══ Study material ══

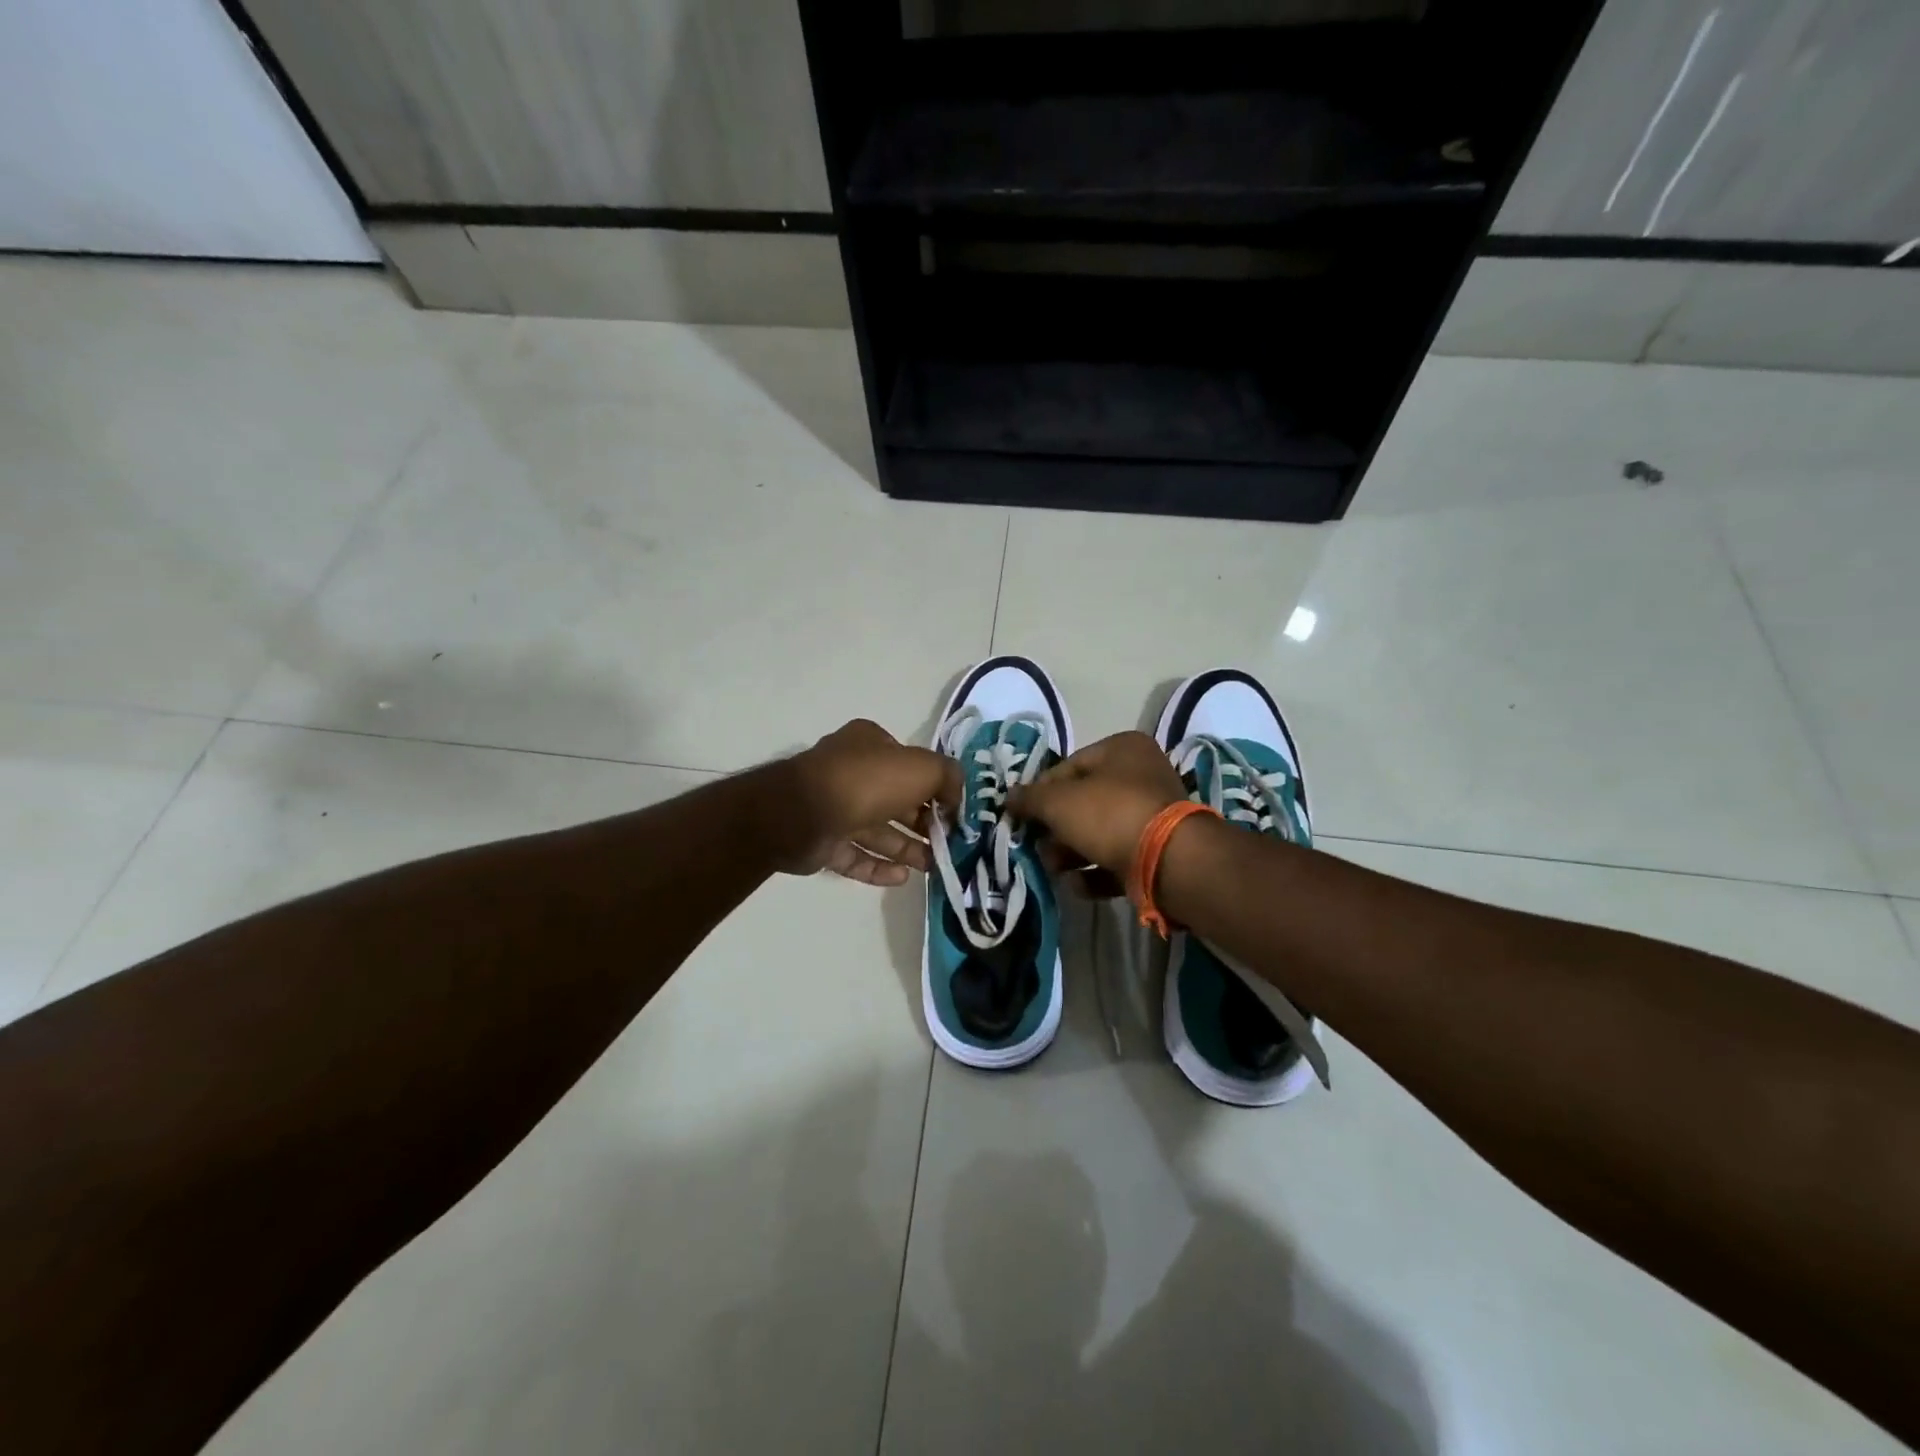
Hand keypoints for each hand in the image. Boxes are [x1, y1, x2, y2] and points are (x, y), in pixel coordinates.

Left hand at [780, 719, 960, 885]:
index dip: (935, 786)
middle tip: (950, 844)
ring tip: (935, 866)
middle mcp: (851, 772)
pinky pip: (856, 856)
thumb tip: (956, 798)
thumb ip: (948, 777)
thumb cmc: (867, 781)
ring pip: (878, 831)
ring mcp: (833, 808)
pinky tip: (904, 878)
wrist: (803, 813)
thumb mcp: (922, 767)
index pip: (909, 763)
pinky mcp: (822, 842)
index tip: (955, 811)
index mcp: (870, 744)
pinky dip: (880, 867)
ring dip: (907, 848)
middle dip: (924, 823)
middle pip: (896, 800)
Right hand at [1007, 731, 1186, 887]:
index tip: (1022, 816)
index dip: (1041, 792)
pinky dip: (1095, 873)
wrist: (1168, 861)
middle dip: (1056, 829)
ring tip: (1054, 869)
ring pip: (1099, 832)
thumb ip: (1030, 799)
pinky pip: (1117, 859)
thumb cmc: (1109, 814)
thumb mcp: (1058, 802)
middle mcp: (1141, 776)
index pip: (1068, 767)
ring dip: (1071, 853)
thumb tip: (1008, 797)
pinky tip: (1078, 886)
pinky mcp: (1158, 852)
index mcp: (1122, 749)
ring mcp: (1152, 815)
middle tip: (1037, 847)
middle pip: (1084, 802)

═══
══ Study material ══

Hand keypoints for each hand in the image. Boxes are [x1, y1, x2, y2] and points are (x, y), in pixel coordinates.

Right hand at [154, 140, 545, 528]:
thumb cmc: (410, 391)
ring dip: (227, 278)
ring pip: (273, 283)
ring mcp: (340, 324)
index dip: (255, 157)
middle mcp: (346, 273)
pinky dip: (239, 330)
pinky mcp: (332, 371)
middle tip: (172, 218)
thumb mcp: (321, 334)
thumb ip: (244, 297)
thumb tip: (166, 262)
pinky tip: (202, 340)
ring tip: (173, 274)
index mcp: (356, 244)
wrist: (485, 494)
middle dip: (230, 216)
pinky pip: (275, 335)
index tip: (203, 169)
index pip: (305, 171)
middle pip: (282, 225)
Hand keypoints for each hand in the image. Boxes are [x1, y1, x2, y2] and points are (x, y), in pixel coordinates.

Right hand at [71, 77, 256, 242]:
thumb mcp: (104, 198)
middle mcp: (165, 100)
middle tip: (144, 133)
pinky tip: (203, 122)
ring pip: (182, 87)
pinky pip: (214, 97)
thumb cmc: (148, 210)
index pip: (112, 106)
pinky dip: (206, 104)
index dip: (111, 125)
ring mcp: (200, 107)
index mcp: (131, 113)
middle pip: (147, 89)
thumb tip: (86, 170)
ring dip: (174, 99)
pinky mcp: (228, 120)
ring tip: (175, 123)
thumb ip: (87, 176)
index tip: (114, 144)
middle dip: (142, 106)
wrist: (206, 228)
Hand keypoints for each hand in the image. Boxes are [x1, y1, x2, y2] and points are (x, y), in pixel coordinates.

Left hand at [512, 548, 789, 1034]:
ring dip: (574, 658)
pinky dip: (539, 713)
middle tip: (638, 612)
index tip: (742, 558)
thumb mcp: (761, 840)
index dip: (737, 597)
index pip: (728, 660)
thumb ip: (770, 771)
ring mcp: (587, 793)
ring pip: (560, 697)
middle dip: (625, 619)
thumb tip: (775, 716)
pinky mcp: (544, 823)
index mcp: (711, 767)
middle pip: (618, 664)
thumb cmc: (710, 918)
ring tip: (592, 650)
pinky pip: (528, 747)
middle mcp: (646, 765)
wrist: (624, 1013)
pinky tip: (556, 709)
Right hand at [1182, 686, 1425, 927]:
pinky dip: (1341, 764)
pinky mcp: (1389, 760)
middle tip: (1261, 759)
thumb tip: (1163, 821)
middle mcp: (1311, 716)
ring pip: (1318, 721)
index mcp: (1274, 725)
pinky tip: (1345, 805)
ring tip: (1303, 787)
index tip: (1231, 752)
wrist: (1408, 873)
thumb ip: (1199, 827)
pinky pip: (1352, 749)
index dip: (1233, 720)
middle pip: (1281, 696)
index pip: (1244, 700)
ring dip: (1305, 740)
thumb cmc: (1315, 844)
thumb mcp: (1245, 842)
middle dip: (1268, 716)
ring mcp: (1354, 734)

═══

■ **What the exercise asks**: Select the lines in this material that hold the word "wrist", leaving none out.

■ **Reply to the exercise**:
wrist: (803, 813)
wrist: (1168, 861)
wrist: (485, 494)
wrist: (206, 228)
wrist: (624, 1013)
wrist: (1408, 873)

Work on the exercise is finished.